Lord Jesus, as I seek to live out, and to share, the beauty of your way of life, preserve me from the urge to become “stricter” than you. You blended all your wisdom with grace; help me do the same. Amen.
Note: If you are an adult reading this with younger children, I encourage you to read this in its entirety quietly and consider if it is appropriate.
As the great philosophers of the late 1900s, Salt-N-Pepa, once said, “Let’s talk about sex.” It’s great to belong to a church that is willing to talk about sexual intimacy in a helpful and healthy way. That hasn’t always been my experience with churches and ministries.

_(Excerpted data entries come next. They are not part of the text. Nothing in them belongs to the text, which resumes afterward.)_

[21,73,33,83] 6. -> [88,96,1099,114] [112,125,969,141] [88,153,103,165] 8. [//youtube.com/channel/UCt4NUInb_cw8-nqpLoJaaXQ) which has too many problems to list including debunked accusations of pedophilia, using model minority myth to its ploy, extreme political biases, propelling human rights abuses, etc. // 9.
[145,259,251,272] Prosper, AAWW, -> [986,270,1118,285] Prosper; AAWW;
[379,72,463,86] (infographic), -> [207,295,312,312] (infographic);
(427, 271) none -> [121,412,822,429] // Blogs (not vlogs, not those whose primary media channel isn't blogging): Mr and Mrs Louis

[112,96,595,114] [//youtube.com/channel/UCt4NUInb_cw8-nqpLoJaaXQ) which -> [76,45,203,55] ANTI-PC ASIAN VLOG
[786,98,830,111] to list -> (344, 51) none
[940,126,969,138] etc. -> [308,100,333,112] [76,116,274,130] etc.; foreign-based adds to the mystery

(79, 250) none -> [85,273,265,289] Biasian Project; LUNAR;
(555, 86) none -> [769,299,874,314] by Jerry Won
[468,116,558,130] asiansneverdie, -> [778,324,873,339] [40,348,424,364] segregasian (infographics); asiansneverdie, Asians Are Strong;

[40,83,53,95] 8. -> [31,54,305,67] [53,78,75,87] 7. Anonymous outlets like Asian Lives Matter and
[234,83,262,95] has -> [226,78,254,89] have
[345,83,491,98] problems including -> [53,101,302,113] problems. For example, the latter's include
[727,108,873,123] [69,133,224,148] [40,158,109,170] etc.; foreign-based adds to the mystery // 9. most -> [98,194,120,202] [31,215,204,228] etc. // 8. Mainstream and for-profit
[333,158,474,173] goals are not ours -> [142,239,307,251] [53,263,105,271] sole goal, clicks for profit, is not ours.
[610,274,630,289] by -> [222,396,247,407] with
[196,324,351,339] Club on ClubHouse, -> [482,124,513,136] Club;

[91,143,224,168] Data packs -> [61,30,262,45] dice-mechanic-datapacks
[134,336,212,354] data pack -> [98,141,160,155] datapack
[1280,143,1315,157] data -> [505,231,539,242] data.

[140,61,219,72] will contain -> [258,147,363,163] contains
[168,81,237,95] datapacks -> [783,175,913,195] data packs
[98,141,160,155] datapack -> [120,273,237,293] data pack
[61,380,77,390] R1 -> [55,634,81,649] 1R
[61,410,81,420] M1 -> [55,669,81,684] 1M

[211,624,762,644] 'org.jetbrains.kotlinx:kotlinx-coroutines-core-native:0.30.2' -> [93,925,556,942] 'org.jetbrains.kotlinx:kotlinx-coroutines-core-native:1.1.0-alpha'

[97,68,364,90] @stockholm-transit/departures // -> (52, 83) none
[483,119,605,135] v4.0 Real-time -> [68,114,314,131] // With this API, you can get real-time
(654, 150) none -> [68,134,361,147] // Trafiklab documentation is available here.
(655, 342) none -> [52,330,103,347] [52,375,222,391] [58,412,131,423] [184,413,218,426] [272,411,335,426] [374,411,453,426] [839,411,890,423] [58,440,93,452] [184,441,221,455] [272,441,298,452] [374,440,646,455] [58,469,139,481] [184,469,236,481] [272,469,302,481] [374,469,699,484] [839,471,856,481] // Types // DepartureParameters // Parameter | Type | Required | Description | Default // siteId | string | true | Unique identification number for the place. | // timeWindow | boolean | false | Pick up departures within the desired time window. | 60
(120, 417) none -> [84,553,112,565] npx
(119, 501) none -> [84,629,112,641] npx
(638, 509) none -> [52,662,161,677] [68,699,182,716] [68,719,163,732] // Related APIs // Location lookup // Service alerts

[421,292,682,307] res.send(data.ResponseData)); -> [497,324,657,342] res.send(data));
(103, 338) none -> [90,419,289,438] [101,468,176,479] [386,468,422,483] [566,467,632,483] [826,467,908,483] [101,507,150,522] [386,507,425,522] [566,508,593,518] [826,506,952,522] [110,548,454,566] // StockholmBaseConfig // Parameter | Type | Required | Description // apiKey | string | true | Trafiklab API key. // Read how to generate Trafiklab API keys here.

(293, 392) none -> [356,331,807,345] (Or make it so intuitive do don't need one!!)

When I was in college in the mid to late nineties, I belonged to a campus ministry. It was during this time that a movement against dating was rising within the evangelical church. The book I Kissed Dating Goodbye by Joshua Harris was released and teachings that encouraged “courtship” rather than dating became the gold standard for “romantic” relationships if you were a “real Christian.” We were taught that we were to “guard our hearts” against secular and sexual desires. This meant that you did not express your feelings physically until you shared your first kiss at your wedding. Those who were so daring as to not follow these strict rules were looked down upon in shame.
Premarital physical expression of anything outside of holding hands was essentially a moral failure. This was deeply driven into us. Years later, even after being married, I had friends whose sexual life was terribly scarred by the shame previously associated with having sex. They spent years believing sex was evil, an act against God. It was difficult for them to flip the switch on sex once they were married from “send you to hell” to “beautiful and meaningful.”
I’m glad that the Christian church has taken a step back from those strict teachings. Even the author of I Kissed Dating Goodbye has since apologized for the harm caused by the book. Unfortunately, I think he learned this lesson when he kissed his 21-year marriage goodbye. As it turns out, his methods were not fail-proof (Surprise! Surprise!).
Please hear me in that I’m not speaking loosely about sex outside of marriage, but I am speaking confidently that the Christian church should not vilify sex or sensuality. To have sexual desires does not make you evil; it makes you human. God designed our bodies with hormones that would cause us to want to be intimate with another. He guides us in the ways to do so that will not harm ourselves and others. Sex can be harmful and hurtful if we’re cheating on our spouse, taking advantage of others, or if it’s used nonchalantly. But that’s not what sex is intended for. We’re meant to experience sex with a sense of joy and authentic connection. The church should be the first to acknowledge and celebrate that. We should be equipping parents to have age-appropriate conversations with their children so that sex isn’t simply associated with words like “dirty,” “naughty,” or “raunchy.” We should be teaching about physical intimacy of any kind with specific language around consent, caring for yourself and the other person, and understanding God’s plans, guidance, and boundaries on how sexual intimacy should be treated with care as it is ultimately a joyful expression of love. I’m grateful that our church is willing to do just that.
* William Barclay, The Letters to Timothy, Titus and Philemon (Revised Edition). Louisville: Westminster John Knox Press, 1975, p. 93.